Following is an excerpt (see below to download the full version in PDF format):

Compliance with the requirements of the Mental Health Parity and Addiction Equity Act of 2008, or MHPAEA, is an enforcement priority for the U.S. Department of Labor in 2018 and should be on the radar of group health plan sponsors. With certain exceptions, the MHPAEA requires that “large employer” group health plans (and health insurance issuers) that provide mental health or substance use disorder (MH/SUD) benefits do not impose less favorable conditions or more stringent limits on those benefits than they do on the same classification of medical and surgical benefits.
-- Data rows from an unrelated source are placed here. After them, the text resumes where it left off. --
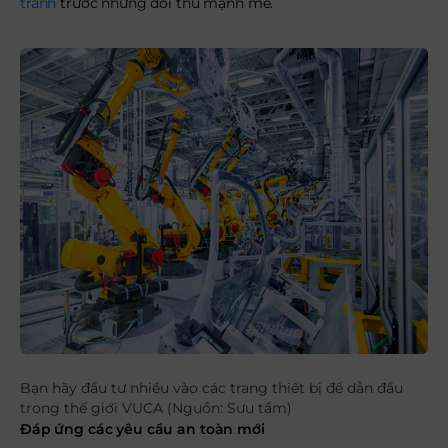
tranh
trước những đối thủ mạnh mẽ.
Bạn hãy đầu tư nhiều vào các trang thiết bị để dẫn đầu
trong thế giới VUCA (Nguồn: Sưu tầm)
Đáp ứng các yêu cầu an toàn mới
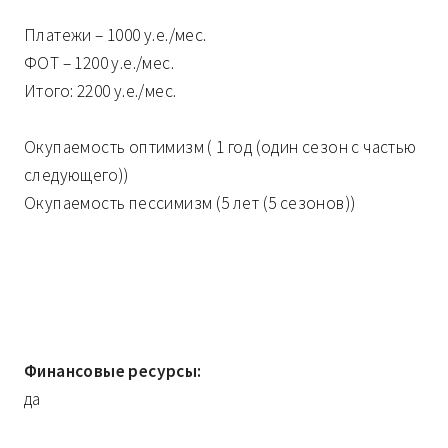
Платежи – 1000 у.е./мес.
ФОТ – 1200 у.е./мес.
Итого: 2200 у.е./мес.
Окупаемость оптимизм ( 1 год (один сезон с частью
следующего))
Окупаемость пессимизм (5 лет (5 сезонов))
Финансовые ресурсы:
да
The MHPAEA does not require a plan to cover any specific MH/SUD, but if it does cover such a condition, then it must be covered in parity with the medical and surgical benefits. Thus, there must be parity in financial requirements, quantitative treatment limitations, or QTLs, and nonquantitative treatment limitations, or NQTLs. Further, while the MHPAEA allows aggregate lifetime and annual dollar limits on MH/SUD benefits that meet the parity requirements, such dollar limits for MH/SUD benefits that are covered as essential health benefits are prohibited. Assessment of parity factors is complex, and the guidance regarding these issues is piecemeal.